Update the lines from the one containing "Verleidelijke tapasbars, visrestaurants en" down through the one containing "of San Sebastian." by replacing "fietsen" with "wandelen". Write out only those lines, with everything else unchanged.

─── TASK INPUTS ───

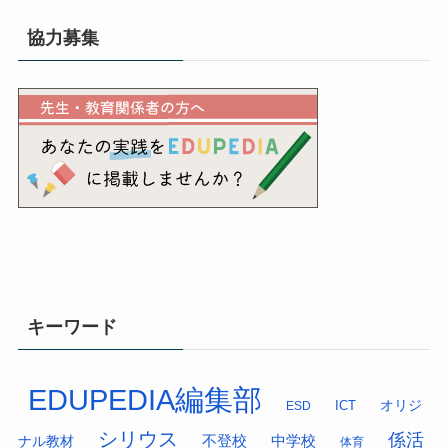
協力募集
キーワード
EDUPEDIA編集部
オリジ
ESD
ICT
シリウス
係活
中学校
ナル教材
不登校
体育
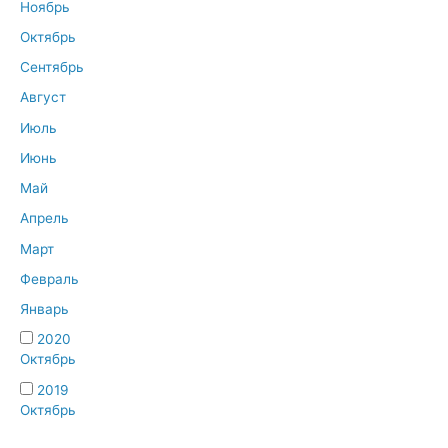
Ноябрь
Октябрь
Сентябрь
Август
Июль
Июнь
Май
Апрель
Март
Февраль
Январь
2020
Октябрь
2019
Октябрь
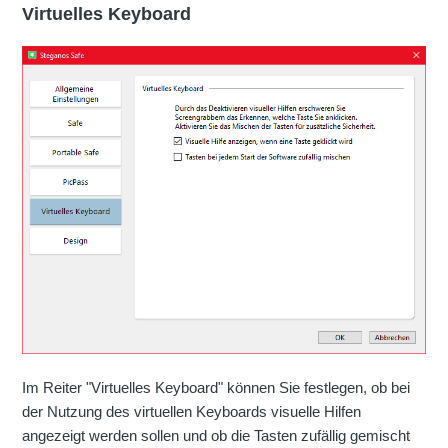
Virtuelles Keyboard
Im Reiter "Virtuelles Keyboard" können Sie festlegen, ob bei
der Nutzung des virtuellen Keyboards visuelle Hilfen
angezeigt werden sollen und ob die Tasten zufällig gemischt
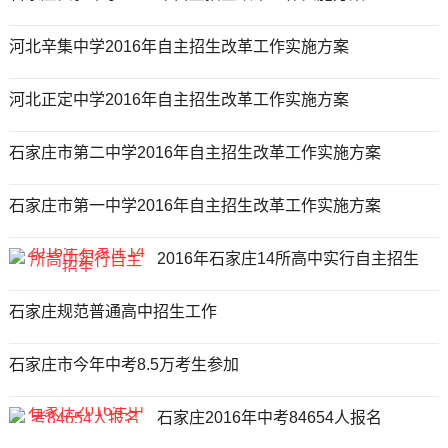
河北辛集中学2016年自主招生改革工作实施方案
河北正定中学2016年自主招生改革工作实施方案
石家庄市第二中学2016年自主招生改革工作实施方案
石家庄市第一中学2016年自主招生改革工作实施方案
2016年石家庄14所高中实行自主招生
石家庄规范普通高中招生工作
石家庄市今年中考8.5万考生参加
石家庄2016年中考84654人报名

───
─── TASK INPUTS ───

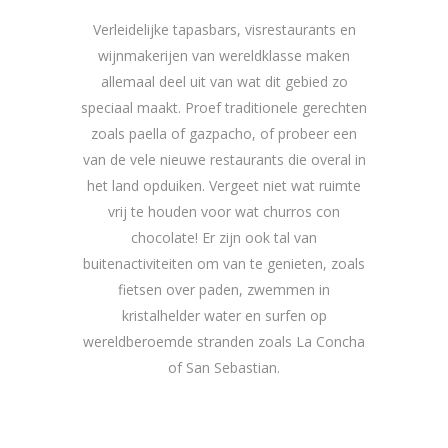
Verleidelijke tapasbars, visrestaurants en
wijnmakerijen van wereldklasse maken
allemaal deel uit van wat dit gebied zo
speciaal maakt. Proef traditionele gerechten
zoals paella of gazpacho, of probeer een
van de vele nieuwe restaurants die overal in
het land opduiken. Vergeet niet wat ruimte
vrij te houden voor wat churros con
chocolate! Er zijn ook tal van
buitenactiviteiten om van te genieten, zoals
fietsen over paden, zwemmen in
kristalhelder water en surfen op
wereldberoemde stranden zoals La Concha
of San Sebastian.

───
─── TASK INPUTS ───

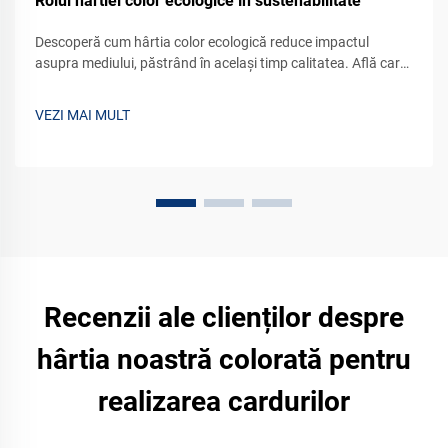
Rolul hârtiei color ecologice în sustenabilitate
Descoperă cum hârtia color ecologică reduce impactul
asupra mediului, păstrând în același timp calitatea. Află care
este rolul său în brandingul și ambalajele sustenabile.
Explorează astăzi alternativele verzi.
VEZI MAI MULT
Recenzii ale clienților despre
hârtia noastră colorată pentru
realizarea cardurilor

───

● EXERCISE OUTPUT:
Verleidelijke tapasbars, visrestaurants en
wijnmakerijen van wereldklasse maken
allemaal deel uit van wat dit gebied zo
speciaal maakt. Proef traditionele gerechten
zoals paella of gazpacho, of probeer een
van de vele nieuwe restaurants die overal in
het land opduiken. Vergeet niet wat ruimte
vrij te houden voor wat churros con
chocolate! Er zijn ook tal van
buitenactiviteiten om van te genieten, zoals
wandelen over paden, zwemmen in
kristalhelder water en surfen op
wereldberoemde stranden zoals La Concha
of San Sebastian.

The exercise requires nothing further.